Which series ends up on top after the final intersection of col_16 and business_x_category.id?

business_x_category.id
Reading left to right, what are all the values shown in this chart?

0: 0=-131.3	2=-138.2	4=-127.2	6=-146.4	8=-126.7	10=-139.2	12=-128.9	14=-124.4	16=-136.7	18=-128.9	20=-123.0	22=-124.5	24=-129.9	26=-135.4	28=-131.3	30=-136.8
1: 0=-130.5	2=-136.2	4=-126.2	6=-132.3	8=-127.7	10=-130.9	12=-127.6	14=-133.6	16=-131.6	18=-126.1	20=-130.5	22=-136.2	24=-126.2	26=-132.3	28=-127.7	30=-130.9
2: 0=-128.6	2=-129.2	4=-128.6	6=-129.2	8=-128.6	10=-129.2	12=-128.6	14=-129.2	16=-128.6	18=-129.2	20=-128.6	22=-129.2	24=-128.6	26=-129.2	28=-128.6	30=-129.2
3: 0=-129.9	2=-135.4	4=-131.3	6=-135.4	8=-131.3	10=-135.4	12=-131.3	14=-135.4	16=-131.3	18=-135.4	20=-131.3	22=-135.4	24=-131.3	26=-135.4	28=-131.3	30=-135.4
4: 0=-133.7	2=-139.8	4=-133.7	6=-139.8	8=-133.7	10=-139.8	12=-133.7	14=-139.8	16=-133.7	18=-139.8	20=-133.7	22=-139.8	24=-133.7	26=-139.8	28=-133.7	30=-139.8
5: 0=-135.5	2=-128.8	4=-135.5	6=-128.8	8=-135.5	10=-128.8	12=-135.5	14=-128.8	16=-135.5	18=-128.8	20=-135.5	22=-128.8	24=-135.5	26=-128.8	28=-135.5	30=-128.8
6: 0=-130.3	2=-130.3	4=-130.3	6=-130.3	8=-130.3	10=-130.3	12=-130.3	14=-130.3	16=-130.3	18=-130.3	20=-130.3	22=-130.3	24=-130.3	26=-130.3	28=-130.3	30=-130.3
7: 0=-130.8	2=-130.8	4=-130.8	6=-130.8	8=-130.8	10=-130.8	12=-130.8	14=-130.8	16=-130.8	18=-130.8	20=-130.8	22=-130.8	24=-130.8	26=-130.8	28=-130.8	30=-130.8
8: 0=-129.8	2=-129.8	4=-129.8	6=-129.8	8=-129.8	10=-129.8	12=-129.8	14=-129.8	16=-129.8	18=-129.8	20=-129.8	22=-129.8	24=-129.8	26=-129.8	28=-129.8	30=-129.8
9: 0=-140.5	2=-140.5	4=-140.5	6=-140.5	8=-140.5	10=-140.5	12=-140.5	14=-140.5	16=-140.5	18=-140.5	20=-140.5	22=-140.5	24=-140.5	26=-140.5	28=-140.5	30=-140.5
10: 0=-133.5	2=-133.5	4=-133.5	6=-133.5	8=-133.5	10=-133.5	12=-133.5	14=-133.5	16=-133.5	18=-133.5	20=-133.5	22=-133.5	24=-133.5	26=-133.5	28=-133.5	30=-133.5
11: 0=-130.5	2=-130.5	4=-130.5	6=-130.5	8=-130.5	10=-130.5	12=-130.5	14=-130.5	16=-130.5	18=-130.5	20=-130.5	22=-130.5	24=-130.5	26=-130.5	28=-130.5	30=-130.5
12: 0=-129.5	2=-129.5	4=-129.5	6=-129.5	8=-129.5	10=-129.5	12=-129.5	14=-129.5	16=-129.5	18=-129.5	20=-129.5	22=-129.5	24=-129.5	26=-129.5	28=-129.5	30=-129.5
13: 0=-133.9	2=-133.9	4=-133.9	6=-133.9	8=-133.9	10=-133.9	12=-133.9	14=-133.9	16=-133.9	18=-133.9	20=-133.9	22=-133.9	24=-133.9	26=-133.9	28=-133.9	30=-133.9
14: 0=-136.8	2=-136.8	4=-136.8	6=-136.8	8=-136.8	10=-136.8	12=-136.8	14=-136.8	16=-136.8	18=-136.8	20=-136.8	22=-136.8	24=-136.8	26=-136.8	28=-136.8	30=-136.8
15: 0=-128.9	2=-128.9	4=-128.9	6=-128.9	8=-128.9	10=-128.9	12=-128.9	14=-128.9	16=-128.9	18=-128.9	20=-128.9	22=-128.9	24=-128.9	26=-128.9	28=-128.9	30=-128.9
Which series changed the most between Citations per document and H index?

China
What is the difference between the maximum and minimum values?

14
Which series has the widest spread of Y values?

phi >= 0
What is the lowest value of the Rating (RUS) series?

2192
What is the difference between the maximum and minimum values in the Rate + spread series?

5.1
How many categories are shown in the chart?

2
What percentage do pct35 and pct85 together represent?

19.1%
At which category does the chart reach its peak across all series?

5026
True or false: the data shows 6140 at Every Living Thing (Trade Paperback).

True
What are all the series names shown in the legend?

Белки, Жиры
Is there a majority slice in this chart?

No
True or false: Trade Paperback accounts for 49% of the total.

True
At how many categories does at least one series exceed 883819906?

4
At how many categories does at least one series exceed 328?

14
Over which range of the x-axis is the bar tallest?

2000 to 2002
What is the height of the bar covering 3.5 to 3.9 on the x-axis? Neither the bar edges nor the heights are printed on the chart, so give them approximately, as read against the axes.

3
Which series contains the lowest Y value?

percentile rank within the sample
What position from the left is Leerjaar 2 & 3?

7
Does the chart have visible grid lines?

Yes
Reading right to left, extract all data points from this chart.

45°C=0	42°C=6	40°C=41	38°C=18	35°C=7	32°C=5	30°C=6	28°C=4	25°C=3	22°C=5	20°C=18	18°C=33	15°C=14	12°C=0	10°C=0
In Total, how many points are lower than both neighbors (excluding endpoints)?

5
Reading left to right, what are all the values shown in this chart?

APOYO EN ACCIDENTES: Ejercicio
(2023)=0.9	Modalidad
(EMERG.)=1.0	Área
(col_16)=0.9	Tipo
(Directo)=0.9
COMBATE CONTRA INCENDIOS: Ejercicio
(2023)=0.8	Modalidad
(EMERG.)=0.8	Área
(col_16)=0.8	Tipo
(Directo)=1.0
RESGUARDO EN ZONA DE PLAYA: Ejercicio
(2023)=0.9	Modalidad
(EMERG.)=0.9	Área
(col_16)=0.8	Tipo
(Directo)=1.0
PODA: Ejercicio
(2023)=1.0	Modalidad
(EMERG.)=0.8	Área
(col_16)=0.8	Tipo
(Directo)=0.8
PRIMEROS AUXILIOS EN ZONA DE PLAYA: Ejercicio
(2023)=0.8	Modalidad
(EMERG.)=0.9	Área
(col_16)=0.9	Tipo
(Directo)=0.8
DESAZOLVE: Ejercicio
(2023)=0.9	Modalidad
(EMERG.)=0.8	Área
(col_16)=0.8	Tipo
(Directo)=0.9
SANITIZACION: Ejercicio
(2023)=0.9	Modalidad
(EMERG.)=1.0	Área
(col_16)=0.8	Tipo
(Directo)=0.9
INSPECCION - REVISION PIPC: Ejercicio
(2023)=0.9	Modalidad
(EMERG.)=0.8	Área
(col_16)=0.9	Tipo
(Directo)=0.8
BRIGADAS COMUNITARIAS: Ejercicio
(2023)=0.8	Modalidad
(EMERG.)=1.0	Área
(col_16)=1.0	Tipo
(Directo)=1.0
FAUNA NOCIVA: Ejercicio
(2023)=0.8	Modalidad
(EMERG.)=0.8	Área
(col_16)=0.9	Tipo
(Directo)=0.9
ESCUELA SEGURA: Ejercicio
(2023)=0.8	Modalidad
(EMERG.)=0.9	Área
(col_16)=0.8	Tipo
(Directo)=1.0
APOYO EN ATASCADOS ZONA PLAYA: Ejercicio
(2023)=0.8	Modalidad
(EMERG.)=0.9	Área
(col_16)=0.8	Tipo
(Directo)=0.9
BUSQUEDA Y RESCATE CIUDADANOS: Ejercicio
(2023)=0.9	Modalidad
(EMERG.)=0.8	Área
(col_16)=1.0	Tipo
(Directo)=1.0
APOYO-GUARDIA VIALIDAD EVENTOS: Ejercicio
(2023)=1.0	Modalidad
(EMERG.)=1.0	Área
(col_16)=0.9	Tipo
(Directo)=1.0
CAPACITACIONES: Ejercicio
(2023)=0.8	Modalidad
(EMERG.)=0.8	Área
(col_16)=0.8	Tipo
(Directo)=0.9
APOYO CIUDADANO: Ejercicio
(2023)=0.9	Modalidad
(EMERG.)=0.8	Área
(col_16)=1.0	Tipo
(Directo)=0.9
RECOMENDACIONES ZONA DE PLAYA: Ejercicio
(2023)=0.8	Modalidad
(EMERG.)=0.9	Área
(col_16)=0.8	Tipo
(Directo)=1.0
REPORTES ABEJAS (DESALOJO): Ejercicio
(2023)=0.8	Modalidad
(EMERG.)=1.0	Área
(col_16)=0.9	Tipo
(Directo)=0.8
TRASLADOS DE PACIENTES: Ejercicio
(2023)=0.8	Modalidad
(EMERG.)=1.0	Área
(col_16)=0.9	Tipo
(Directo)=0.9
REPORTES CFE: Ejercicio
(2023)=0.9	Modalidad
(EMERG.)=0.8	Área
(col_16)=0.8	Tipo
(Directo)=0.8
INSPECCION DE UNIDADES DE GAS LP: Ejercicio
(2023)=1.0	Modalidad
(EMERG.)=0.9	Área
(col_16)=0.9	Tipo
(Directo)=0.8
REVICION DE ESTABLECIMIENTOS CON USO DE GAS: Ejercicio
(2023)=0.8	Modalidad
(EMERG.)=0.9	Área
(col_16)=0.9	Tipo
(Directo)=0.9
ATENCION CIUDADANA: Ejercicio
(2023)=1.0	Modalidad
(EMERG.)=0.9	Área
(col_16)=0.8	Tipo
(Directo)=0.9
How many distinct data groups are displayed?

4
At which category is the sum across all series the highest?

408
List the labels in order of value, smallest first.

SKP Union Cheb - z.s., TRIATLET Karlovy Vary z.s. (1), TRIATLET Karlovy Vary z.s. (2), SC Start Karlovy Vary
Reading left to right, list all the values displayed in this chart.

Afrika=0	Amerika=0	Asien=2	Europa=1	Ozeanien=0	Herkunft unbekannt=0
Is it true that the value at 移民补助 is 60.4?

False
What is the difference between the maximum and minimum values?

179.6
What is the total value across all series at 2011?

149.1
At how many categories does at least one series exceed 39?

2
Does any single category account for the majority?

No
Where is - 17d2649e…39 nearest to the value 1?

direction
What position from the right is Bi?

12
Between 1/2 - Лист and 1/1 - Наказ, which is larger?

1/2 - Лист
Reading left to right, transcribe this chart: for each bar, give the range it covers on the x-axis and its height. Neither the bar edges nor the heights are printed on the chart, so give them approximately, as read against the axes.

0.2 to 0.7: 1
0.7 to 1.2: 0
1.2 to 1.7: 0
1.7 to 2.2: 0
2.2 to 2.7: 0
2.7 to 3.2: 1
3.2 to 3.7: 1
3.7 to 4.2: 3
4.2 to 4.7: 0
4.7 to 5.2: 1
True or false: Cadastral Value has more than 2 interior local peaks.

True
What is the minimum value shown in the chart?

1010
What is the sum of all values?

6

→ **What is being asked**
Put every line of the rows above, from the one containing "SKP Union Cheb" down to the end, into a JSON list of strings with one string per line, leaving out blank lines.

→ **The completed task**
[
  "SKP Union Cheb - z.s., TRIATLET Karlovy Vary z.s. (1), TRIATLET Karlovy Vary z.s. (2), SC Start Karlovy Vary",
  "Reading left to right, list all the values displayed in this chart.",
  "Afrika=0\tAmerika=0\tAsien=2\tEuropa=1\tOzeanien=0\tHerkunft unbekannt=0",
  "Is it true that the value at 移民补助 is 60.4?",
  "False",
  "What is the difference between the maximum and minimum values?",
  "179.6",
  "What is the total value across all series at 2011?",
  "149.1",
  "At how many categories does at least one series exceed 39?",
  "2",
  "Does any single category account for the majority?",
  "No",
  "Where is - 17d2649e…39 nearest to the value 1?",
  "direction",
  "What position from the right is Bi?",
  "12",
  "Between 1/2 - Лист and 1/1 - Наказ, which is larger?",
  "1/2 - Лист",
  "Reading left to right, transcribe this chart: for each bar, give the range it covers on the x-axis and its height. Neither the bar edges nor the heights are printed on the chart, so give them approximately, as read against the axes.",
  "0.2 to 0.7: 1",
  "0.7 to 1.2: 0",
  "1.2 to 1.7: 0",
  "1.7 to 2.2: 0",
  "2.2 to 2.7: 0",
  "2.7 to 3.2: 1",
  "3.2 to 3.7: 1",
  "3.7 to 4.2: 3",
  "4.2 to 4.7: 0",
  "4.7 to 5.2: 1",
  "True or false: Cadastral Value has more than 2 interior local peaks.",
  "True",
  "What is the minimum value shown in the chart?",
  "1010",
  "What is the sum of all values?",
  "6"
]